Piedmont experienced a slight increase in reportable criminal offenses in 2021 over the previous year, with 382 incidents reported in 2021, 12 more than in 2020, police Chief Jeremy Bowers told the City Council on Monday. The numbers were driven mostly by an uptick in larceny thefts — primarily catalytic converter thefts and breaking into secured/locked vehicles and stealing something. This was a key element of Bowers’ quarterly report to the council detailing the numbers his department submits to the FBI on the city’s “Part One” crimes.
Two-hundred eighty larcenies were reported in Piedmont in 2021, compared with 236 in 2020 (and 162) in 2019. A good share of those, Bowers said, were the theft of catalytic converters from the undersides of vehicles. Catalytic converters convert toxic exhaust elements into less harmful byproducts including water vapor and carbon dioxide. They also contain rhodium, platinum and palladium, all precious metals that can be lucrative for thieves. Their theft has been a nationwide problem.
Motor vehicle thefts stayed steady in 2021 at 61, one more than in 2020, but 42 more than in 2019.
Bowers said he expects one of his department’s officers to be tapped to serve on the Alameda County Regional Auto Theft Task Force, which he hopes will help give Piedmont officers additional insight into such thefts regionally.
Better news, Bowers said, is that the number of burglaries reported in Piedmont in 2021 dropped substantially from 2020, from 61 to 25. Altogether, Piedmont police received 10,636 calls for service in 2021, up from 9,844 in 2020. There were five “use of force” situations in Piedmont in 2021, one more than the previous year, Bowers said.
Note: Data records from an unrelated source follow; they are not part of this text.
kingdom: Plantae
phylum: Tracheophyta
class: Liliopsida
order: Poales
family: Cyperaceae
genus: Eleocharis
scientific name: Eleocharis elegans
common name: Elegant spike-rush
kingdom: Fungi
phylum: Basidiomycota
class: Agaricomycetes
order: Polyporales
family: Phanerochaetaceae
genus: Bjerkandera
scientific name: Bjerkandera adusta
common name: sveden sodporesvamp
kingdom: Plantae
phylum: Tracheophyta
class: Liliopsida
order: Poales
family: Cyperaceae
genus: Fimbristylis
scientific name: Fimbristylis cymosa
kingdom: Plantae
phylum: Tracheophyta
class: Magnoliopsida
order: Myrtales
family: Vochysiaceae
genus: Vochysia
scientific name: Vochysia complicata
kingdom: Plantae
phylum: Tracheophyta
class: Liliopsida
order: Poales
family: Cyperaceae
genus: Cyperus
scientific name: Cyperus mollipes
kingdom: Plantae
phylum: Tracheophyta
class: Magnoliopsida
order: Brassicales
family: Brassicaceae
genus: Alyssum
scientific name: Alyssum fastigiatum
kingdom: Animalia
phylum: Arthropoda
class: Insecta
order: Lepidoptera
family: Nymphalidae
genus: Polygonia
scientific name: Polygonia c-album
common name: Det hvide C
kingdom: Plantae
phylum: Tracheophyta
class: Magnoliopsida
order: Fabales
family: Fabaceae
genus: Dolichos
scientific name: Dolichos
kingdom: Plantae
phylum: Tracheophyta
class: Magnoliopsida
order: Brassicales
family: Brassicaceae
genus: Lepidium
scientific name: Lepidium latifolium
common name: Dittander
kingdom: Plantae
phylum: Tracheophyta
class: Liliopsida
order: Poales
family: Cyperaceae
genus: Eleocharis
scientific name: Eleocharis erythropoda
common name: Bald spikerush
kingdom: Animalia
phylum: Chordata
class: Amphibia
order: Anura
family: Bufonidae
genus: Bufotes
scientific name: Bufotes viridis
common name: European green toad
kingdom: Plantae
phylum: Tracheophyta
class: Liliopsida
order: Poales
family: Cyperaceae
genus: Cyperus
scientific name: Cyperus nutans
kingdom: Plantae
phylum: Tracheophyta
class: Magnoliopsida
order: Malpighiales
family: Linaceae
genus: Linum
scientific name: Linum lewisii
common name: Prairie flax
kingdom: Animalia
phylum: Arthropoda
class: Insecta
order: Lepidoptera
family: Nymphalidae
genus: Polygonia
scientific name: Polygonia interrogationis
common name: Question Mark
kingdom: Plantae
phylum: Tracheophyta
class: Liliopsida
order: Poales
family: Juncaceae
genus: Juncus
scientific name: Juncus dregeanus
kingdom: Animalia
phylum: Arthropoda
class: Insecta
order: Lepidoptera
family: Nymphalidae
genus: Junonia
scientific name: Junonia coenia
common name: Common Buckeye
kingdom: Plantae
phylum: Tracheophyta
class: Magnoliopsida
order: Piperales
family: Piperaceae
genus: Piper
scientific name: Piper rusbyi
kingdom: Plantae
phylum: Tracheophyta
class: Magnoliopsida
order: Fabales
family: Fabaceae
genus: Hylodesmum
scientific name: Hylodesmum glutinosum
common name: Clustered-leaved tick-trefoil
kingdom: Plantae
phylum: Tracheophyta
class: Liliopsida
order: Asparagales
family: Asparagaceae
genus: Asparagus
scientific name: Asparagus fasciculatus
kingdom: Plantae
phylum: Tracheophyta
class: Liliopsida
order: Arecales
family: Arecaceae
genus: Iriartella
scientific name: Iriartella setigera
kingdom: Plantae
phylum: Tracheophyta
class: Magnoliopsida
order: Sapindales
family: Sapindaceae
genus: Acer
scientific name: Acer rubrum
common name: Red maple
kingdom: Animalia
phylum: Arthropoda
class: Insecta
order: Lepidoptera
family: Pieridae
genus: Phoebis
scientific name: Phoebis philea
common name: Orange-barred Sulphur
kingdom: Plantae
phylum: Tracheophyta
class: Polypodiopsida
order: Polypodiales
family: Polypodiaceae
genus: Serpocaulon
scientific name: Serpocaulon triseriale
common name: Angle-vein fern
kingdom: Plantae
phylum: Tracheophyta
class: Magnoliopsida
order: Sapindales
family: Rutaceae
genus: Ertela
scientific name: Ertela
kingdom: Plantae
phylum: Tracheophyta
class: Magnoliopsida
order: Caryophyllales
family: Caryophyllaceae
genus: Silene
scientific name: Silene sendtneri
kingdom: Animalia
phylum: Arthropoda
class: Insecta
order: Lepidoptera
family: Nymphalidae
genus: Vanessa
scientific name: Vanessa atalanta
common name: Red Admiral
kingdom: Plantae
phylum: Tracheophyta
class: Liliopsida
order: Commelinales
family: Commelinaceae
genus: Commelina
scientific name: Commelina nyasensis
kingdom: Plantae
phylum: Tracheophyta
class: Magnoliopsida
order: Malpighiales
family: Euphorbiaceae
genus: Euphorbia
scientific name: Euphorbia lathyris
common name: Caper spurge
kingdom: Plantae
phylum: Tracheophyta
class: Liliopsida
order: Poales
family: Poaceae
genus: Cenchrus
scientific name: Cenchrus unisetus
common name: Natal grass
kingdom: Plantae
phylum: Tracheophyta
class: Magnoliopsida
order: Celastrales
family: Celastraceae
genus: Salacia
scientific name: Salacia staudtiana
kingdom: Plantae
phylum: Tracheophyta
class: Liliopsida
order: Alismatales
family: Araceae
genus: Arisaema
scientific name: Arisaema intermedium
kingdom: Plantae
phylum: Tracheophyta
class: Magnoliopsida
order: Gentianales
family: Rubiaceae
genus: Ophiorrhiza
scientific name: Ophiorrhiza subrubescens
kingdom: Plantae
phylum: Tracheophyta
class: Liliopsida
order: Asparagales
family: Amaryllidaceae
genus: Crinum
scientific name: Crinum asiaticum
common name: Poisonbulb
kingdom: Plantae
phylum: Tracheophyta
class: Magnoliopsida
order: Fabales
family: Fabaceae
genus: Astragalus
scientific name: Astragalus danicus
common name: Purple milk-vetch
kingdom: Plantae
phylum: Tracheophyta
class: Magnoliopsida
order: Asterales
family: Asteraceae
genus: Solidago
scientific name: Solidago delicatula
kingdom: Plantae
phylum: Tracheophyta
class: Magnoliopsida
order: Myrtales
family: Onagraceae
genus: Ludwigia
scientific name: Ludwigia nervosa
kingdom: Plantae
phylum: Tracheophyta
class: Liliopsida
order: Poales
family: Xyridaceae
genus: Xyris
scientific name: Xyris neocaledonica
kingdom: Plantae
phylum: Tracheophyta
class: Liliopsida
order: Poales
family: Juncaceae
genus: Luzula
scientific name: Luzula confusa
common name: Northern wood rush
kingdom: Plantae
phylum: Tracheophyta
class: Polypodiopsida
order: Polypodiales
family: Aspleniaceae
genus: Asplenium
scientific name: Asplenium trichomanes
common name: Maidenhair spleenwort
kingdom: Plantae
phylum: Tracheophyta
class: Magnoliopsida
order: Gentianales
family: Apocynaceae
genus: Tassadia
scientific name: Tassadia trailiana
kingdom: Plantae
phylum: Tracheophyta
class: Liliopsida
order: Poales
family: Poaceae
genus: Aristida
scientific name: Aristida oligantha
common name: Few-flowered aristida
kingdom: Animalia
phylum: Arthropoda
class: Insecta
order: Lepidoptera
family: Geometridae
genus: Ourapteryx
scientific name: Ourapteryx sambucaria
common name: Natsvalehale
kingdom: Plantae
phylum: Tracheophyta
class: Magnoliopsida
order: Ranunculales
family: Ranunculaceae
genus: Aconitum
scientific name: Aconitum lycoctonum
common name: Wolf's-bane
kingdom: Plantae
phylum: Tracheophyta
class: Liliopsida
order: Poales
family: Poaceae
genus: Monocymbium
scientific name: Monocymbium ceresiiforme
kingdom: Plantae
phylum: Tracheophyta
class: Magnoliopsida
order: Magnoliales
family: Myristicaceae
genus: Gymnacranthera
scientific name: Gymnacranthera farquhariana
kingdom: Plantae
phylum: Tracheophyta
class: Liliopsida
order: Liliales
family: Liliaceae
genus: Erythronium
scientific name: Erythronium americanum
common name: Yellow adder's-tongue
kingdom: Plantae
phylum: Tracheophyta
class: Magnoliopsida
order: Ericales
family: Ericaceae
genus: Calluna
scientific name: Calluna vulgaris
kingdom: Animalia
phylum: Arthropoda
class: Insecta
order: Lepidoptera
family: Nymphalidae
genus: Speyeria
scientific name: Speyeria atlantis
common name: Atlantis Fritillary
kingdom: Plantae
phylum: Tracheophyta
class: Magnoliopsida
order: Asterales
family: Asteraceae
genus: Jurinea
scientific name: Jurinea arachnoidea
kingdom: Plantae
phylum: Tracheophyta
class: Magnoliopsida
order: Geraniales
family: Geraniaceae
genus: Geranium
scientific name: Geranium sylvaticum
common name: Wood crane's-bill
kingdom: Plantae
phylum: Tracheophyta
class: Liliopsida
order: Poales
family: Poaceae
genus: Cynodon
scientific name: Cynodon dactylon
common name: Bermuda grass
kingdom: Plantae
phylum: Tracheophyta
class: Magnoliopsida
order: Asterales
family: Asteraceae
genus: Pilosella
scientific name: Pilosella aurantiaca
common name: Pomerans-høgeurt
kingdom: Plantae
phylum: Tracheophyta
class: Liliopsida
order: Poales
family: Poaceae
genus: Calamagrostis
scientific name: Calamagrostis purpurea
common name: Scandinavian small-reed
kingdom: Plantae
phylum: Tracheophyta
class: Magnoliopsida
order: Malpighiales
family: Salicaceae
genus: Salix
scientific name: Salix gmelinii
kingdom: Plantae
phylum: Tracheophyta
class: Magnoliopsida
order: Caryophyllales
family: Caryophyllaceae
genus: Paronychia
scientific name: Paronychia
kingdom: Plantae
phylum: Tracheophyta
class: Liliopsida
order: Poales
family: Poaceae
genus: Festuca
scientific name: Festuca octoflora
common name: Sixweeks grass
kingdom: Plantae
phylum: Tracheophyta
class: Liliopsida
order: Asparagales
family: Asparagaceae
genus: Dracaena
There were seven reported robberies in Piedmont in 2021, one more than in 2020 and two more than in 2019. In five of the seven 2021 cases, victims were approached in the street and assaulted or threatened; in the two others, Bowers said, victims sitting inside vehicles were confronted by armed suspects.
Bowers said suspects were arrested in four of those seven robberies, and he credited fast response by patrol officers and good investigative work by detectives. All, he said, were aided by Piedmont’s public safety cameras and by the city’s Automated License Plate Reader (ALPR) cameras, and by law enforcement partner agencies in the region.
Regarding the ALPR cameras, Bowers said Piedmont police officers made 30 arrests attributable to the data those cameras provided. That number doesn’t include the arrests made by detectives (using both ALPRs and public safety cameras) in follow-up investigations of other cases. In 2020, Piedmont officers had made 17 arrests directly aided by the ALPRs.
Bowers’ written staff report said his department has continued working with the city’s Public Safety Committee to increase community participation in crime prevention efforts (especially Neighborhood Watch and the city’s “Care, Oneself, Residence, Environment” (CORE) strategy), and in disaster preparedness. As the COVID-19 pandemic gradually eased, outreach efforts like National Night Out and “Coffee, Cars and Cops” returned in 2021.
There were no reported homicides, arsons or rapes in Piedmont in 2021, but Bowers said that, with rape and sexual assault, that likely isn’t the entire story. “We know that this is underreporting; if we’re not getting the reports, we can’t provide support,” said Bowers, noting there are many reasons why victims don’t come forward.
Piedmont police responded to 79 traffic accidents in 2021, almost half of them hit-and-runs. Those 79 accidents compare with 49 in 2020 (down from 70 in 2019).
While Bowers said in his written report that speed and inattention continue to be the main causes of traffic collisions in Piedmont, engineering issues also contribute sometimes. To that end, an interdepartmental group made up of staff from Piedmont’s Public Works and Police Departments, along with the city engineer, is working to identify places where the physical makeup of a street is causing problems.